Busca en cualquier agregador un alquiler de coches en Viena y verás una tarifa diaria cercana a los €7 ocupando la cima de la lista. El precio que aparece en pantalla es real; la duda es lo que sale por el otro lado tras firmar, hacer cola y arrancar el motor. Resumen rápido: esas ofertas vienen de un puñado de operadores que aparecen en las reseñas con quejas más a menudo que en el mostrador del aeropuerto.
Quién está detrás
En el tramo bajo se repiten cinco nombres: Wheego, Dryyve, Mini, U-Save y Surprice. Ninguno es una marca conocida, ninguno tiene mostrador propio en Viena-Schwechat. La reserva te lleva a un shuttle, a un aparcamiento fuera del aeropuerto o a un representante al que tienes que llamar desde el bordillo. Lo que se repite en las reseñas de 2026:
- No aparecen. El representante no llega a la hora pactada, sobre todo en vuelos nocturnos.
- Cargos sorpresa. Tarifa de "conductor joven" de €15/día hasta los 30 (las grandes cadenas paran en los 25), recargo de aeropuerto añadido en el mostrador, depósito de combustible que no pediste.
- Drama del depósito. Bloquean €1000–1500 al recoger el coche, devolución en plazos a treinta días vista.
- Penalización one-way. Recogida en Viena y devolución fuera multiplica la tarifa por tres aproximadamente.
El titular de los €7 no incluye nada de lo anterior. Cuando sumas la tasa de aeropuerto, el recargo para menores de 25, el depósito de combustible obligatorio y el segundo conductor, pagas €35–45 al día con un operador poco probado y una cobertura más fina.
Cuánto vale realmente
Un compacto normal en Viena ronda los €25–35/día fuera de temporada y €35–45 en verano. El cambio automático suma €5–15. En ese rango, el proveedor te espera con el número de vuelo, no le inventa un recargo de "joven" a un cliente de 22 años, y el depósito se libera en una semana. Aquí no existen los €7/día: nadie pagó nunca esa cifra.

● ● ● ● ●

▸ EJERCICIO A:
Enumera los operadores del tramo bajo de precios que nombra el texto sobre el alquiler de coches en Viena.
▸ EJERCICIO B:
Copia literalmente el pasaje del texto sobre el alquiler de coches en Viena que va desde "Busca en cualquier" hasta "mostrador del aeropuerto.", este último incluido.
▸ EJERCICIO C:
Prosigue el texto sobre el alquiler de coches en Viena a partir de su última frase.
Las entradas no tienen relación alguna con el texto sobre el alquiler de coches en Viena.

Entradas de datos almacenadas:
● ● ● ● ●

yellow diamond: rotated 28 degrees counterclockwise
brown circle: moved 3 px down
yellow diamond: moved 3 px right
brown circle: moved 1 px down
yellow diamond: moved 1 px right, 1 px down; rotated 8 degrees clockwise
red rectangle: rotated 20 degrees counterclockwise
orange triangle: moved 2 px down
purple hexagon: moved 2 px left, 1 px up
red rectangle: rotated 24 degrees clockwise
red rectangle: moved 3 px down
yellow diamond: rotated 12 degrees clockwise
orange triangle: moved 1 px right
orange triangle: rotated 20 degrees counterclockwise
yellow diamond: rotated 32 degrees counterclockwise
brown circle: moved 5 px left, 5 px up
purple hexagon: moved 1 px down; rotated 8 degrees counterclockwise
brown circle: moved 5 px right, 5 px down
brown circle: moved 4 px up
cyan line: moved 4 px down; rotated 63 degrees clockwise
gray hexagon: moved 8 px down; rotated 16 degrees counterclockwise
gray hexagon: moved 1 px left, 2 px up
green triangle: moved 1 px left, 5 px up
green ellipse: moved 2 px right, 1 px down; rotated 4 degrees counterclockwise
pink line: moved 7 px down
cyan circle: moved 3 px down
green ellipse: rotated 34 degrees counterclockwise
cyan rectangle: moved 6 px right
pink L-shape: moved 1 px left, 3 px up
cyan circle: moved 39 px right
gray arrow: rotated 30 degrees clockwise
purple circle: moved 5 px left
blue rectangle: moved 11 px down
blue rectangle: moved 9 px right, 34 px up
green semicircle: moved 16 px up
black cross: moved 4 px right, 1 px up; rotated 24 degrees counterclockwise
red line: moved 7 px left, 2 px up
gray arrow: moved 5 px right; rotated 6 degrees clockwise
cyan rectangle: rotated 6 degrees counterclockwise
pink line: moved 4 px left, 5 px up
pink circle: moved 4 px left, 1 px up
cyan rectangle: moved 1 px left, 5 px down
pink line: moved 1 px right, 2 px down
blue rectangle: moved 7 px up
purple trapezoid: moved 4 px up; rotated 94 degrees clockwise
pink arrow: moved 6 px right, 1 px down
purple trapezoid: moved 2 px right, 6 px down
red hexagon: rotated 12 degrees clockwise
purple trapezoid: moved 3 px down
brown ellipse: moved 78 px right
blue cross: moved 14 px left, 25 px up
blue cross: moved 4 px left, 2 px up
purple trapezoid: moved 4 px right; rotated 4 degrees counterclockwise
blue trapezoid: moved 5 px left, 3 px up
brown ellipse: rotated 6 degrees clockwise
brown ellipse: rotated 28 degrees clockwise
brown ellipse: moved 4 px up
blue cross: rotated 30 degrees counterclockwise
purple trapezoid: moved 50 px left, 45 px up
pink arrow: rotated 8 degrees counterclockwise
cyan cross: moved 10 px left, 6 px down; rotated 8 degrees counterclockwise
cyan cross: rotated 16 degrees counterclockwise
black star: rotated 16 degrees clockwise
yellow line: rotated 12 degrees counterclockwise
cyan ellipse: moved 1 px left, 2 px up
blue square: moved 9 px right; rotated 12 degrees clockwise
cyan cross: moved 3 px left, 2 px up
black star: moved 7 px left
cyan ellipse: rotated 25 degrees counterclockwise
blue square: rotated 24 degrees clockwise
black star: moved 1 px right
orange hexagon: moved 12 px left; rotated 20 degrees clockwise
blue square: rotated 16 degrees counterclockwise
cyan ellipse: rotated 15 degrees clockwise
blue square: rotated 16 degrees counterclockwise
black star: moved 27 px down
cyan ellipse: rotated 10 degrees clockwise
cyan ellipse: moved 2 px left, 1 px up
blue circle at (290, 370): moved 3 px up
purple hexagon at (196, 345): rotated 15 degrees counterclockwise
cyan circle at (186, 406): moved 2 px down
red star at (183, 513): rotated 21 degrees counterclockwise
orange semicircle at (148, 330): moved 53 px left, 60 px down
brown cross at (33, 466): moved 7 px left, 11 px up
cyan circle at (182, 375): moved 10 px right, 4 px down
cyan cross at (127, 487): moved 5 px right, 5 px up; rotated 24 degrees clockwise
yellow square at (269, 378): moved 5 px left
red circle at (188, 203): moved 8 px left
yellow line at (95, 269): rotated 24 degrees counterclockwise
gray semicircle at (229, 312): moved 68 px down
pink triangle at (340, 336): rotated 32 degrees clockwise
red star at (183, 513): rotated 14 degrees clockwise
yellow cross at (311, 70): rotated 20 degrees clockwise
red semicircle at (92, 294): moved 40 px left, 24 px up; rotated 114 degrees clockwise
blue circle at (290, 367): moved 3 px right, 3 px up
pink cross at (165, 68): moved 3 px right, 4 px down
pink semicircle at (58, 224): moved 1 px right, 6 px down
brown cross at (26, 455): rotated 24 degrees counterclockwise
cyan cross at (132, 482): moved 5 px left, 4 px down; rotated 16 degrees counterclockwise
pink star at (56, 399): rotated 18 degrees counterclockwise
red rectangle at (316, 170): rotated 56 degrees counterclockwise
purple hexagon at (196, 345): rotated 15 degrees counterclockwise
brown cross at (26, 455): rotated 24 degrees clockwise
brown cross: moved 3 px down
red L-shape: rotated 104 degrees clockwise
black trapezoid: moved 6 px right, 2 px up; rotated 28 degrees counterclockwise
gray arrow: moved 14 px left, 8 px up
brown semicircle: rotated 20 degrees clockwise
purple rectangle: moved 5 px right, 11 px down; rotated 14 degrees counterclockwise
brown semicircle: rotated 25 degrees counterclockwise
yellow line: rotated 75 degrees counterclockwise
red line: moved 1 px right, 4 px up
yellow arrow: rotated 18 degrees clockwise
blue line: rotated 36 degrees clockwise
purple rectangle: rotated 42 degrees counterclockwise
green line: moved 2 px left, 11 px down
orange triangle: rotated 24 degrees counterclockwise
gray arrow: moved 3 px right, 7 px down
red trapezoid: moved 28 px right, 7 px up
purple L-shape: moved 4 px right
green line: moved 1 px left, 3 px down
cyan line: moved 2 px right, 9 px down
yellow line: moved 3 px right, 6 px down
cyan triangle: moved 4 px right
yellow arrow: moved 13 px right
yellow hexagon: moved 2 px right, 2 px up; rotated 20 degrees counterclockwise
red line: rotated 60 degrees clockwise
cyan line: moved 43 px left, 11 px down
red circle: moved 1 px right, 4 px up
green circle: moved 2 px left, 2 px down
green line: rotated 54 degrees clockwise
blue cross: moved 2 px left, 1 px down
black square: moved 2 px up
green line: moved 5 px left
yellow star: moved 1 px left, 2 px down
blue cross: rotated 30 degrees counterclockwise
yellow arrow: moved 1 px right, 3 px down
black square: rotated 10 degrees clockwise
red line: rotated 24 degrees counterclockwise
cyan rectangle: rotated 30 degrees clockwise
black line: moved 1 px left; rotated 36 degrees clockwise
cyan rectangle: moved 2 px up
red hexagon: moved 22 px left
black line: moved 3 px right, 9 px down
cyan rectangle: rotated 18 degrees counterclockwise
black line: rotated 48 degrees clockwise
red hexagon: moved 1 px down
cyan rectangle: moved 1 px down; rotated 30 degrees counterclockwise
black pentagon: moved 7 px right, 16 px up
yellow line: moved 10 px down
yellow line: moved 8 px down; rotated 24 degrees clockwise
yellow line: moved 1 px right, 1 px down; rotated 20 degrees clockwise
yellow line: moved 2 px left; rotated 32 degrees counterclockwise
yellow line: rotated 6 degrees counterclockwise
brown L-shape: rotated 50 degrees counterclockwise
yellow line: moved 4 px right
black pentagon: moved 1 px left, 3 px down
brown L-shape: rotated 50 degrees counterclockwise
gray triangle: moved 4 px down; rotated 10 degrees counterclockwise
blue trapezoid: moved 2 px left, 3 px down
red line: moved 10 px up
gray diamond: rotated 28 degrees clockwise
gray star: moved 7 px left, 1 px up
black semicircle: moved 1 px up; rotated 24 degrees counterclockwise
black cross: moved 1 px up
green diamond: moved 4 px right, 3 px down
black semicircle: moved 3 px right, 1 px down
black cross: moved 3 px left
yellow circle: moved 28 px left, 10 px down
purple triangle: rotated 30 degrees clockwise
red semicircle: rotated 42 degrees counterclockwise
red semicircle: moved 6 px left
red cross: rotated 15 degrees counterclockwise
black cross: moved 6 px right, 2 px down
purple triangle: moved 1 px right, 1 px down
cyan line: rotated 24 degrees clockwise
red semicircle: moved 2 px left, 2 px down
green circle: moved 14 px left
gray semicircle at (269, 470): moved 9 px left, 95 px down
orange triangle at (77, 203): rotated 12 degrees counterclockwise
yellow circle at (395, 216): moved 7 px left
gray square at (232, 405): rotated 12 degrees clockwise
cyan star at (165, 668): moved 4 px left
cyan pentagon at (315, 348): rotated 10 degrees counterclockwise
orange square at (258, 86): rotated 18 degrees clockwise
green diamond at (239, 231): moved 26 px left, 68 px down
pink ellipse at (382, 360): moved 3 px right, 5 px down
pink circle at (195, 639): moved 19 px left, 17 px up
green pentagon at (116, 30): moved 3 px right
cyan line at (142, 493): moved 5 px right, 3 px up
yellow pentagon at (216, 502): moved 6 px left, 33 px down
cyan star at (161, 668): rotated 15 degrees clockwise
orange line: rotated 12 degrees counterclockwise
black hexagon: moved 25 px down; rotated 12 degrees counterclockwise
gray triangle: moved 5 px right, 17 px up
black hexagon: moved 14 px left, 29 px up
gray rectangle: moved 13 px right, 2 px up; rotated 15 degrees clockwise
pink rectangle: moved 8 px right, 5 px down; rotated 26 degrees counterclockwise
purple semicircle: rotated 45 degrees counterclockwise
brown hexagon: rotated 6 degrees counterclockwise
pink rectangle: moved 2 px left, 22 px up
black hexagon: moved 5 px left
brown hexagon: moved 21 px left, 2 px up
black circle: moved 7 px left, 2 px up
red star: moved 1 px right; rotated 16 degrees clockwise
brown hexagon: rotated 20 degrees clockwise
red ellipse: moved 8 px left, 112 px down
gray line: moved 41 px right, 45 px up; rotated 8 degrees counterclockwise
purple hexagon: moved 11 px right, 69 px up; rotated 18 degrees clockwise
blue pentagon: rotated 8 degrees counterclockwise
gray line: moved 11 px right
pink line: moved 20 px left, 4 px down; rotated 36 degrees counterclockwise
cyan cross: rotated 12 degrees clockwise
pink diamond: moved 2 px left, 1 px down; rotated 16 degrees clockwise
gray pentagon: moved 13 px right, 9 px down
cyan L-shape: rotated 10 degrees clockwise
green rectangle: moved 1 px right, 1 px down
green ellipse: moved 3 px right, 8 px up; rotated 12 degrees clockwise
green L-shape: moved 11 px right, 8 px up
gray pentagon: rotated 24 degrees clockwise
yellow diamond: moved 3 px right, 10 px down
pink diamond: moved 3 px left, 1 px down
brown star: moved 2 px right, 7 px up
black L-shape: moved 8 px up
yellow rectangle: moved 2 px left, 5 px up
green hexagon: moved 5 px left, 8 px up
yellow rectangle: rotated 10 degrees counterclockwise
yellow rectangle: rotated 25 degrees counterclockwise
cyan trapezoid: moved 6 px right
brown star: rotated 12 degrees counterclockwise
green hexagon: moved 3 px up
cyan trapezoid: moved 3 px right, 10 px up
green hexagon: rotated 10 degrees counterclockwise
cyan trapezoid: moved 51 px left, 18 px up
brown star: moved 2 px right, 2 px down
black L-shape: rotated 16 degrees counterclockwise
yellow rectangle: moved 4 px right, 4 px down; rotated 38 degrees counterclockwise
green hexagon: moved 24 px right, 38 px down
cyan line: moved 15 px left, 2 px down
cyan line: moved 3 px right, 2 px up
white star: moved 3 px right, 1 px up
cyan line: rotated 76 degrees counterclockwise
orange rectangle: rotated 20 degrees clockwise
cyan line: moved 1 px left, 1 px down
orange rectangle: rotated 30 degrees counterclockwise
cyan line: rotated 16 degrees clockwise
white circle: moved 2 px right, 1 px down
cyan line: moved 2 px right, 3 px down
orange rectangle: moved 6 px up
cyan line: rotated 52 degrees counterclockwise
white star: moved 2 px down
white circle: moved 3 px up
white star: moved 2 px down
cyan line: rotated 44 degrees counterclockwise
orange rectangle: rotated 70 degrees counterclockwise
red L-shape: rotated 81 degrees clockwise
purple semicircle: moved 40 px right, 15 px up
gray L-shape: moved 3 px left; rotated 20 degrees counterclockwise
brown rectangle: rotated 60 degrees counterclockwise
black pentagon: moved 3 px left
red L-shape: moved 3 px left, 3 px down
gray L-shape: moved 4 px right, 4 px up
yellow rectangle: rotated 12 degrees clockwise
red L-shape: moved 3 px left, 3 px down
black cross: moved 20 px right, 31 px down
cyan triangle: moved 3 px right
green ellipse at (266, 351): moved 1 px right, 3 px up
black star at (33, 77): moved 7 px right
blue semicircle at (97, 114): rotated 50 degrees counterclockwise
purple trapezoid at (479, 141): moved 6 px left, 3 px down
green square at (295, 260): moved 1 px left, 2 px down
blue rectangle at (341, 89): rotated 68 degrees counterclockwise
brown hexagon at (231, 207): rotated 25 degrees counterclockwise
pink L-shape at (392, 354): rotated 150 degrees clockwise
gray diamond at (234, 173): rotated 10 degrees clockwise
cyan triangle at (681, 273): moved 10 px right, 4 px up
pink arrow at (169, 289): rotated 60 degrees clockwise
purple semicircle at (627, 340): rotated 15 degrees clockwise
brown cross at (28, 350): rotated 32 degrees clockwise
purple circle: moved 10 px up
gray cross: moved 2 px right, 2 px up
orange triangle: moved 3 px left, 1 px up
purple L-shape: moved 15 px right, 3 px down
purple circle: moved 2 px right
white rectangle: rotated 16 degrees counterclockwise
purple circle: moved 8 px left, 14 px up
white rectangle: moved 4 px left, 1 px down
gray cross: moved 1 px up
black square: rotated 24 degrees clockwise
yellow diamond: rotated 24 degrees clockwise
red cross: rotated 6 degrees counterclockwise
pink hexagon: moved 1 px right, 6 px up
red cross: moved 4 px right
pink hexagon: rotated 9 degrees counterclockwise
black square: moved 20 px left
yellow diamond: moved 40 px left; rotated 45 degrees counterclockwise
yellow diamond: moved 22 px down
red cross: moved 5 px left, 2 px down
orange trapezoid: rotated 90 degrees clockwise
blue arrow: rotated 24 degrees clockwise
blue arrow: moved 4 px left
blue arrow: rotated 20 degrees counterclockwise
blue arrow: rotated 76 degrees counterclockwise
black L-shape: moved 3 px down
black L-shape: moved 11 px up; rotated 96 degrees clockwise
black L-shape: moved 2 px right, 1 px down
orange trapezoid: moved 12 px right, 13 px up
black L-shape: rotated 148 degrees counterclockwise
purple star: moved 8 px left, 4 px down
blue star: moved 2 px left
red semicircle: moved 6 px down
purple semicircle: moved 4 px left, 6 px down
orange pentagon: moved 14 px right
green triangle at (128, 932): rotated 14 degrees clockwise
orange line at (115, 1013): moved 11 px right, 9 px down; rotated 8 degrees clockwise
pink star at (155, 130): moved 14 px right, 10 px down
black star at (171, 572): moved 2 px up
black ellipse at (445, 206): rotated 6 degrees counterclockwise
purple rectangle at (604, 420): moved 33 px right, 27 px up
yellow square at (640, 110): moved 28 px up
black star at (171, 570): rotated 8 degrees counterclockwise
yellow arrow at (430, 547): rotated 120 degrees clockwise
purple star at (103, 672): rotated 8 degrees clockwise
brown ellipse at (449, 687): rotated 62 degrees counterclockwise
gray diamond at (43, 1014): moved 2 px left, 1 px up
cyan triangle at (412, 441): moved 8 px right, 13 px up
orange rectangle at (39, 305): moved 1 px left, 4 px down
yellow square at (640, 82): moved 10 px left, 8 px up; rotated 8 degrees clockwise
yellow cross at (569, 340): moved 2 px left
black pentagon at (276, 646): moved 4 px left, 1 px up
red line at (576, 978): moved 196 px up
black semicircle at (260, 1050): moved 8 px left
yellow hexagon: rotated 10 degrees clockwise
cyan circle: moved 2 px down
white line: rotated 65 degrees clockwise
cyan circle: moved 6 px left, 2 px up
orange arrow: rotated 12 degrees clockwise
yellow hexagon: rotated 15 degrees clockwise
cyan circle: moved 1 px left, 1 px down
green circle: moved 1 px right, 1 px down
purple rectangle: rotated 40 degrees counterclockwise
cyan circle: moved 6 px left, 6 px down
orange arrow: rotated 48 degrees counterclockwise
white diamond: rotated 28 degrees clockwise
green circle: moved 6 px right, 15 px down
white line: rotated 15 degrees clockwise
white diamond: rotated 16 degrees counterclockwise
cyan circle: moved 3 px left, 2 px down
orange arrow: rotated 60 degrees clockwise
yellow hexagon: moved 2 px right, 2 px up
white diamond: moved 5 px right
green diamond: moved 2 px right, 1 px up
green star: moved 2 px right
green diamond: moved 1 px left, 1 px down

● ● ● ● ●

▸ RESULTADO A:
Wheego, Dryyve, Mini, U-Save y Surprice.

▸ RESULTADO B:
Busca en cualquier agregador un alquiler de coches en Viena y verás una tarifa diaria cercana a los €7 ocupando la cima de la lista. El precio que aparece en pantalla es real; la duda es lo que sale por el otro lado tras firmar, hacer cola y arrancar el motor. Resumen rápido: esas ofertas vienen de un puñado de operadores que aparecen en las reseñas con quejas más a menudo que en el mostrador del aeropuerto.

▸ RESULTADO C:
Una pareja de Granada reservó un compacto a €9/día el pasado octubre. Al llegar al mostrador en P4, el total marcaba €387: tasa de aeropuerto, segundo conductor, "ubicación premium", recargo por neumáticos de invierno. Esa misma semana volvió a reservar con un proveedor local por €245 y salió a las 23:00 con recibimiento personal.
Qué debe incluir el precio
Una tarifa justa en Viena cubre el seguro a terceros, la viñeta austriaca (pegatina en el parabrisas o digital vinculada a la matrícula), kilometraje ilimitado, todos los impuestos y un número de depósito claro en la página de reserva. Si alguno de esos puntos figura como "consultar en mostrador", vuelves a la trampa del tramo bajo.
Dos comprobaciones antes de reservar, da igual el precio:
1. La ficha del coche indica depósito, kilometraje e inclusiones, no solo la tarifa. 2. Las reseñas están ligadas al proveedor en Viena, no a la marca global. Una nota de 4,7 estrellas construida con recogidas en Madrid no te ayuda en P4 a medianoche.
Conclusión
El coche a €7/día en Viena no es una ganga. Es un titular gancho atado a un proveedor cuyo negocio son los cargos añadidos entre la pantalla de reserva y tu tarjeta. El suelo real para un compacto económico en Viena ronda los €25, y la cifra de un listado serio tiene que coincidir con lo que pagas. Cualquier cosa más barata trae el truco ya cocido.